◆ YOUR INSTRUCTIONS: Below are the records. Count the lines containing the string "font", and reply with the number alone.

───── DATA SUPPLIED ─────

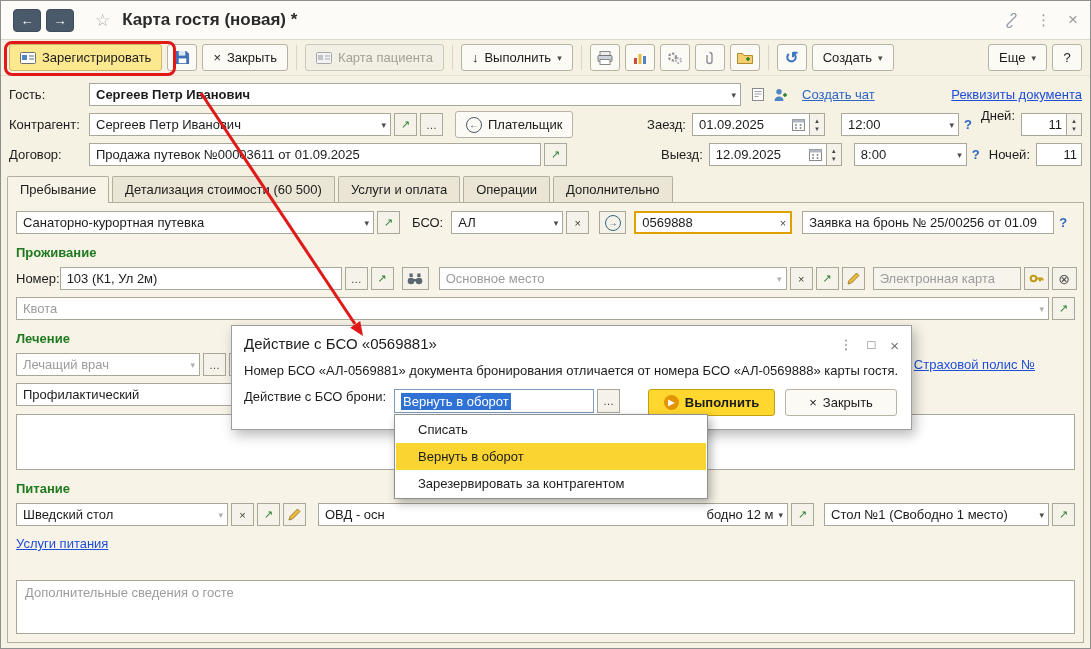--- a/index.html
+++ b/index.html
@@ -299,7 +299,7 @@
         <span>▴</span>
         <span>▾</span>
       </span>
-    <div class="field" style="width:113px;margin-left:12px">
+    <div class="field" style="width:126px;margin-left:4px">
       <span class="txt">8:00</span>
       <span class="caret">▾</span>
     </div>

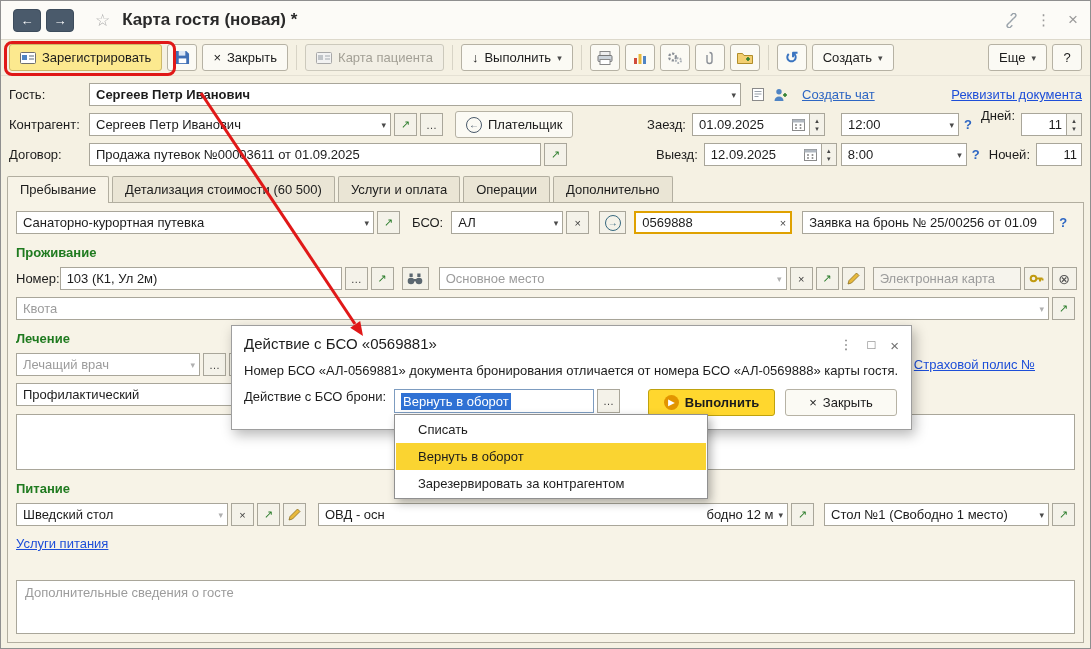--- a/index.html
+++ b/index.html
@@ -49,7 +49,7 @@
 
 .dialog{position:absolute;left:230px;top:324px;width:681px;background:#fff;border:1px solid #9e9e9e;box-shadow:3px 5px 12px rgba(0,0,0,.28);z-index:50}
 .dhead{display:flex;align-items:baseline;padding:9px 12px 2px}
-.dtitle{font-size:15px;font-weight:normal}
+.dtitle{font-size:15px;font-weight:bold}
 .dctrls{margin-left:auto;display:flex;gap:15px;color:#707070;font-size:13px;font-weight:normal}
 .dctrls span{cursor:pointer}
 .dmsg{padding:7px 12px 0;white-space:nowrap;font-size:13px}

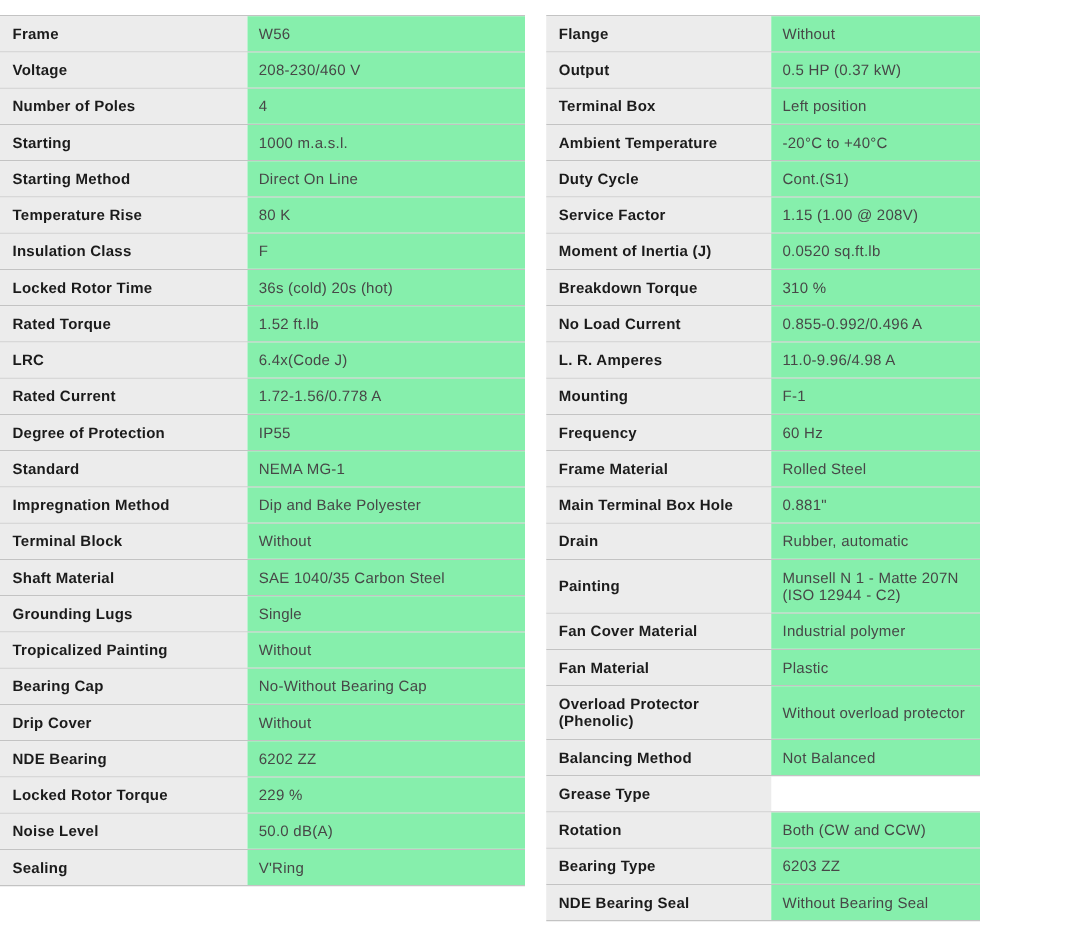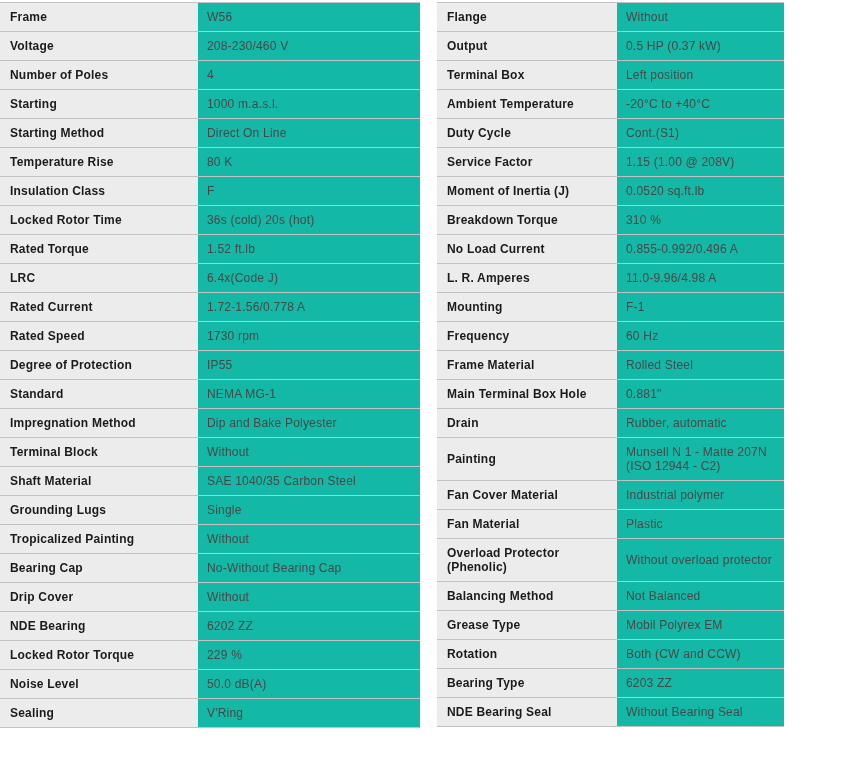--- a/index.html
+++ b/index.html
@@ -15,7 +15,7 @@
     display: flex;
     align-items: flex-start;
     gap: 17px;
-    padding-top: 2px;
+    padding-top: 12px;
     box-sizing: border-box;
   }
   .spec-table {

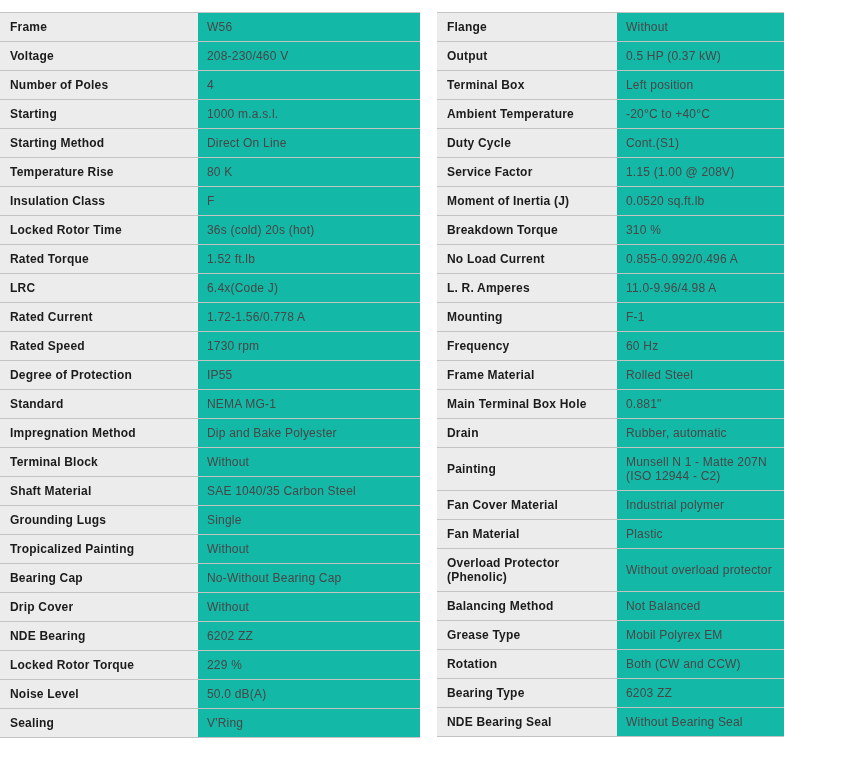--- a/index.html
+++ b/index.html
@@ -45,7 +45,7 @@
   .spec-table.left  .label { width: 198px; }
   .spec-table.right .label { width: 180px; }
   .value {
-    background: #14b8a6;
+    background: #86efac;
     color: #474747;
     font-size: 12px;
     line-height: 14px;

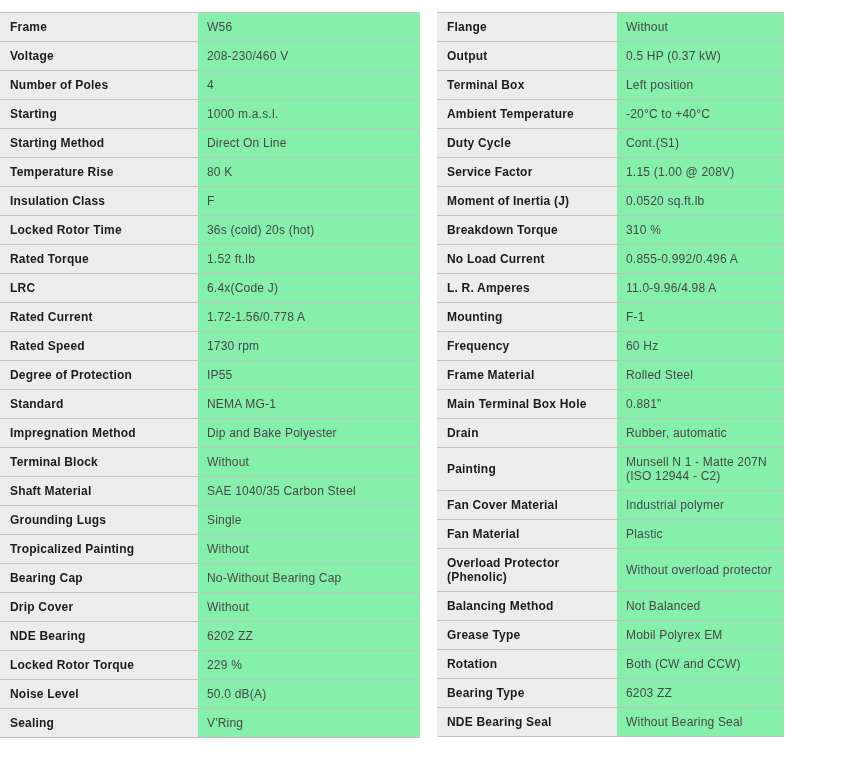--- a/index.html
+++ b/index.html
@@ -117,10 +117,6 @@
     <div class="value">1.72-1.56/0.778 A</div>
   </div>
 
-  <div class="row">
-    <div class="label">Rated Speed</div>
-    <div class="value">1730 rpm</div>
-  </div>
 
   <div class="row">
     <div class="label">Degree of Protection</div>

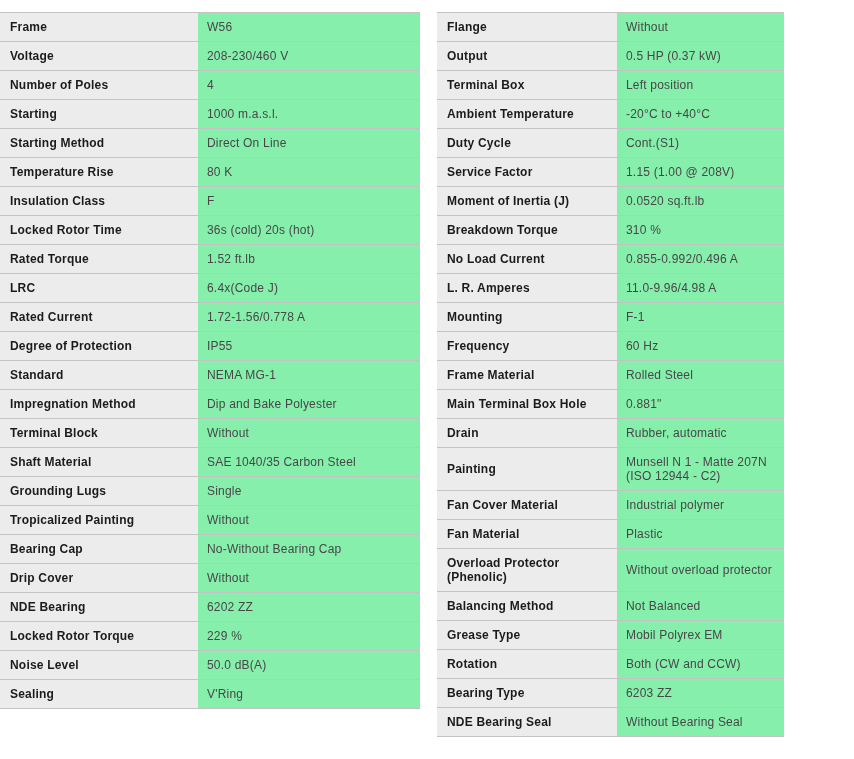--- a/index.html
+++ b/index.html
@@ -287,7 +287,6 @@
 
   <div class="row">
     <div class="label">Grease Type</div>
-    <div class="value">Mobil Polyrex EM</div>
   </div>
 
   <div class="row">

─────

◆ OUTPUT: 5